:: PASSAGE

Tracing back one of the ingredients of life
Mosaic of comet 67P/Churyumov–Gerasimenko, created using images taken on 10 September 2014 when ESA’s Rosetta spacecraft was 27.8 km from the comet.

Tracing back one of the ingredients of life

Read time: 4 minutes

If you bake a cake, you need all kinds of ingredients, like flour, butter, sugar and eggs. You can’t make something from nothing! Likewise, when life first emerged on our planet, it needed its own ingredients. Some of those, like carbon and oxygen, are readily available in the universe. But for other ingredients of life, it’s not so clear where they come from. One of those ingredients is phosphorous.

Phosphorous is an important part of DNA – the fundamental molecule of all living organisms. Every single cell in your body contains countless DNA molecules, and they all contain phosphorous. But where did the phosphorous come from, and how did it arrive here on Earth?

Using observations of ALMA and of the European space probe Rosetta, astronomers are now beginning to find the answer to that question. In a sense, they have traced back the history of the phosphorous in our bodies.

Phosphorous is produced by nuclear reactions in the interiors of stars. At the end of their lives, stars shed their outer layers, or they explode altogether. As a result, the phosphorous atoms are blown into space. ALMA has now discovered that they can team up with oxygen atoms to form molecules of phosphorous monoxide.

According to the observations of ALMA, these molecules form under the influence of energetic radiation and shock waves from young, massive stars. These stars blow out empty regions in the surrounding clouds of gas and dust. The phosphorous monoxide molecules form preferentially on the inner walls of these empty regions.

ALMA also revealed that phosphorous monoxide is the most abundant phosphorous-bearing molecule in the universe. So how did it finally arrive on Earth? That’s where the observations of Rosetta came in. The European spacecraft carried out close-up studies of a comet in our own solar system.

Comets are the icy building blocks of planets. Rosetta discovered that the nucleus of comet 67P contains molecules of phosphorous monoxide. Apparently, when the Sun was born, these molecules became trapped in the first, frozen clumps of matter that formed in the outer parts of the surrounding disk.

::::

■ EXERCISES:
**1)** In the phosphorous article, copy the text from "Read time: 4" to "here on Earth?".
**2)** Please translate this sentence from the phosphorous article into Spanish: "Comets are the icy building blocks of planets."
**3)** Continue the phosphorous article after its final sentence.

:: RECORD EXTRACTS

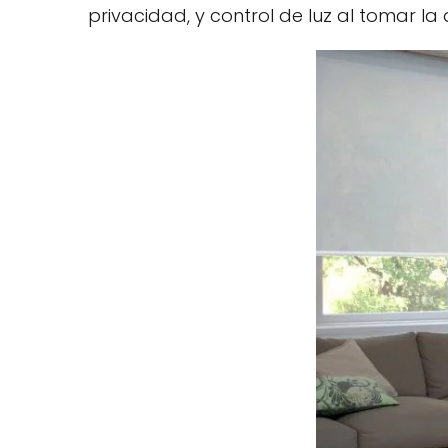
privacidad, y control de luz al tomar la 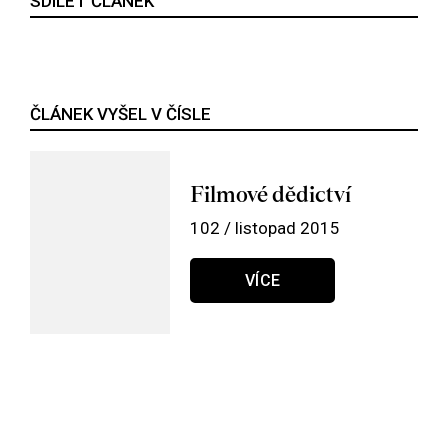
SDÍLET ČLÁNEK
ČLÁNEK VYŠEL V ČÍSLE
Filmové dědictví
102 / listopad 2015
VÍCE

::::
:: RECORD EXTRACTS

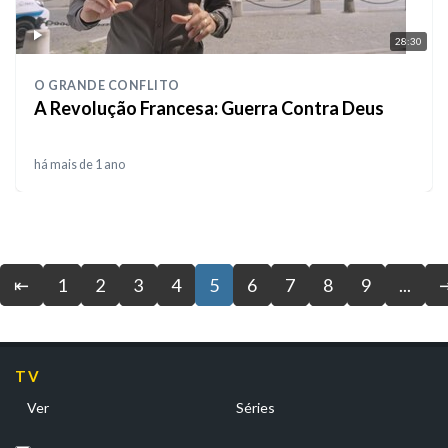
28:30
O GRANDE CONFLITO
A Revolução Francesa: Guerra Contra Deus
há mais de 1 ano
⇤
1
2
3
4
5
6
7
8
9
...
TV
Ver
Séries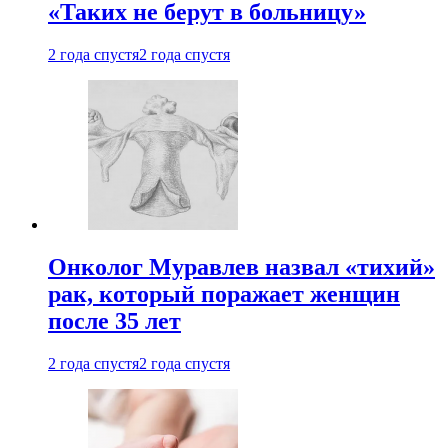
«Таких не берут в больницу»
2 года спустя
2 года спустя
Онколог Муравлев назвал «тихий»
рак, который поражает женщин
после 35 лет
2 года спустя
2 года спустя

::::

■ YOUR WRITTEN ANSWERS:
**1)**
Read time: 4 minutes

If you bake a cake, you need all kinds of ingredients, like flour, butter, sugar and eggs. You can’t make something from nothing! Likewise, when life first emerged on our planet, it needed its own ingredients. Some of those, like carbon and oxygen, are readily available in the universe. But for other ingredients of life, it’s not so clear where they come from. One of those ingredients is phosphorous.

Phosphorous is an important part of DNA – the fundamental molecule of all living organisms. Every single cell in your body contains countless DNA molecules, and they all contain phosphorous. But where did the phosphorous come from, and how did it arrive here on Earth?

**2)** Los cometas son los bloques de construcción helados de los planetas.

**3)**
So here’s the story. Phosphorous monoxide molecules form in interstellar space, in the neighborhood of massive stars. They become part of the clouds of gas and dust that give birth to stars like our own Sun. These stars are surrounded by flat, rotating disks from which planets are eventually born. The phosphorous monoxide molecules get trapped in icy comets that clump together in the outer parts of these disks.

Finally, when comets crash into newborn planets, the phosphorous ends up on those planets, including on our own Earth. There, it is available as an ingredient for living organisms like you and me!


ALMA studied the distribution of phosphorous-bearing molecules in a nebula known as AFGL5142. In this huge cloud of gas and dust, new massive stars are forming. ALMA found two phosphorous-bearing molecules: phosphorous monoxide (abbreviated as PO) and phosphorous nitride (PN). PO molecules turned out to be the most abundant. The European Space Agency’s Rosetta spacecraft visited a comet known as 67P/Churyumov-Gerasimenko (named after its two discoverers) and used its ROSINA instrument to study the composition of the comet. 67P also turned out to contain phosphorous monoxide molecules. If the same is true for comets in general, cometary impacts may have seeded the Earth with phosphorous, one of the building blocks of life.


The study of phosphorous-bearing molecules in space and in comets was carried out by a large international team of astronomers and space scientists, led by Victor Rivilla of the Arcetri Asstrophysical Observatory in Italy and Kathrin Altwegg of the University of Bern in Switzerland. Victor and Kathrin worked together with eleven colleagues from many European countries, and with the science team that operated the ROSINA instrument on the Rosetta spacecraft. The team published their results in the Monthly Notices of the Royal Astronomical Society.